PROBLEM >>
The answer must consist of each line below that holds the word "approximately", copied as it stands.

INPUT MATERIAL >>
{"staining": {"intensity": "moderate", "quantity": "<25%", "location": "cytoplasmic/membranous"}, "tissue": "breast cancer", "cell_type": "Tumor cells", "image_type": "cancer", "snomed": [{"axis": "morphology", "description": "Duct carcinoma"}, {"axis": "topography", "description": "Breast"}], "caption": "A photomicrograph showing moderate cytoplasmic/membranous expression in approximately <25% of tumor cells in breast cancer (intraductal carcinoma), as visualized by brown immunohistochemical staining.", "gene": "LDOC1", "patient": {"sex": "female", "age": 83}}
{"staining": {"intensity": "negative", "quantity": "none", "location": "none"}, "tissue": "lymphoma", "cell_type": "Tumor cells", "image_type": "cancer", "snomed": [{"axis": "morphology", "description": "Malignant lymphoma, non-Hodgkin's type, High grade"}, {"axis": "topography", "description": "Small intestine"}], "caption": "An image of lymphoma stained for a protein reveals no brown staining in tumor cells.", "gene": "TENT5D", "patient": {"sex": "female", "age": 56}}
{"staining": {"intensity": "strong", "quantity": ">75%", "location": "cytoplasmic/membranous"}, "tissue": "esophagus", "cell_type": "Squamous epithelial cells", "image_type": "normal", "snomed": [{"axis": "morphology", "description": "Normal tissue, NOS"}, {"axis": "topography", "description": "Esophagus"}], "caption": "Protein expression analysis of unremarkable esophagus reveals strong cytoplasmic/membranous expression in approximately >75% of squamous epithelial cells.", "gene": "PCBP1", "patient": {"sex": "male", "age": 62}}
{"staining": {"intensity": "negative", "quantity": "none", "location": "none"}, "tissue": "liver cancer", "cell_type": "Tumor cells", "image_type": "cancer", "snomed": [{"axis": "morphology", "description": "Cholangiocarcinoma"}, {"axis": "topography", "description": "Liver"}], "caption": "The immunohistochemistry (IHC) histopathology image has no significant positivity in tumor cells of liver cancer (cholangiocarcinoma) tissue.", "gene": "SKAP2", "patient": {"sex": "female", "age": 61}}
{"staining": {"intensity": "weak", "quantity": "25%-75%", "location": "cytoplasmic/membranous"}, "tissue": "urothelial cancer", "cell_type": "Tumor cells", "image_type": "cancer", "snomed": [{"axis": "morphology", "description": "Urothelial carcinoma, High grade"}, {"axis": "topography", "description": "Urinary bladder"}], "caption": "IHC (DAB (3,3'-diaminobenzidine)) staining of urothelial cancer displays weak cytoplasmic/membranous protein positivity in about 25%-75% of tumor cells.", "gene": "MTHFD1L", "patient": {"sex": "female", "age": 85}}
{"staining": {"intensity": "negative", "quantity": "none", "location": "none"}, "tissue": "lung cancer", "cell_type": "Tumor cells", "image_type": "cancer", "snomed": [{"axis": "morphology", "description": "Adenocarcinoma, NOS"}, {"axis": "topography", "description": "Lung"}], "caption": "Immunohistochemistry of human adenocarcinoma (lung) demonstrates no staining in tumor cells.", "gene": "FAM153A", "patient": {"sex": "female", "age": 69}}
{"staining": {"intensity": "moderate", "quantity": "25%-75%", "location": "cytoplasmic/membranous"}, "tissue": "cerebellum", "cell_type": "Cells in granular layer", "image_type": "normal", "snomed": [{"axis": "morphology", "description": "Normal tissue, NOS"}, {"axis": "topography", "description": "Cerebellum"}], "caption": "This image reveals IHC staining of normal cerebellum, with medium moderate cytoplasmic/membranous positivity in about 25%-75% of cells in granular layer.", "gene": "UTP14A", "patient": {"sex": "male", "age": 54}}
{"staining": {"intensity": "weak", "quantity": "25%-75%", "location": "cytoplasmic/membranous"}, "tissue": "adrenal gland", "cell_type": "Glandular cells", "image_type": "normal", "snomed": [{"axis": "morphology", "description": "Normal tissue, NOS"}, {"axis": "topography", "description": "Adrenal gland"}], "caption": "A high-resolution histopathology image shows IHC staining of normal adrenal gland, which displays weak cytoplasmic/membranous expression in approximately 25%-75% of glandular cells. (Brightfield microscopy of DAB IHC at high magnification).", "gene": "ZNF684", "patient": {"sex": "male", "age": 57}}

REPLY >>
{"staining": {"intensity": "moderate", "quantity": "<25%", "location": "cytoplasmic/membranous"}, "tissue": "breast cancer", "cell_type": "Tumor cells", "image_type": "cancer", "snomed": [{"axis": "morphology", "description": "Duct carcinoma"}, {"axis": "topography", "description": "Breast"}], "caption": "A photomicrograph showing moderate cytoplasmic/membranous expression in approximately <25% of tumor cells in breast cancer (intraductal carcinoma), as visualized by brown immunohistochemical staining.", "gene": "LDOC1", "patient": {"sex": "female", "age": 83}}
{"staining": {"intensity": "strong", "quantity": ">75%", "location": "cytoplasmic/membranous"}, "tissue": "esophagus", "cell_type": "Squamous epithelial cells", "image_type": "normal", "snomed": [{"axis": "morphology", "description": "Normal tissue, NOS"}, {"axis": "topography", "description": "Esophagus"}], "caption": "Protein expression analysis of unremarkable esophagus reveals strong cytoplasmic/membranous expression in approximately >75% of squamous epithelial cells.", "gene": "PCBP1", "patient": {"sex": "male", "age": 62}}
{"staining": {"intensity": "weak", "quantity": "25%-75%", "location": "cytoplasmic/membranous"}, "tissue": "adrenal gland", "cell_type": "Glandular cells", "image_type": "normal", "snomed": [{"axis": "morphology", "description": "Normal tissue, NOS"}, {"axis": "topography", "description": "Adrenal gland"}], "caption": "A high-resolution histopathology image shows IHC staining of normal adrenal gland, which displays weak cytoplasmic/membranous expression in approximately 25%-75% of glandular cells. (Brightfield microscopy of DAB IHC at high magnification).", "gene": "ZNF684", "patient": {"sex": "male", "age": 57}}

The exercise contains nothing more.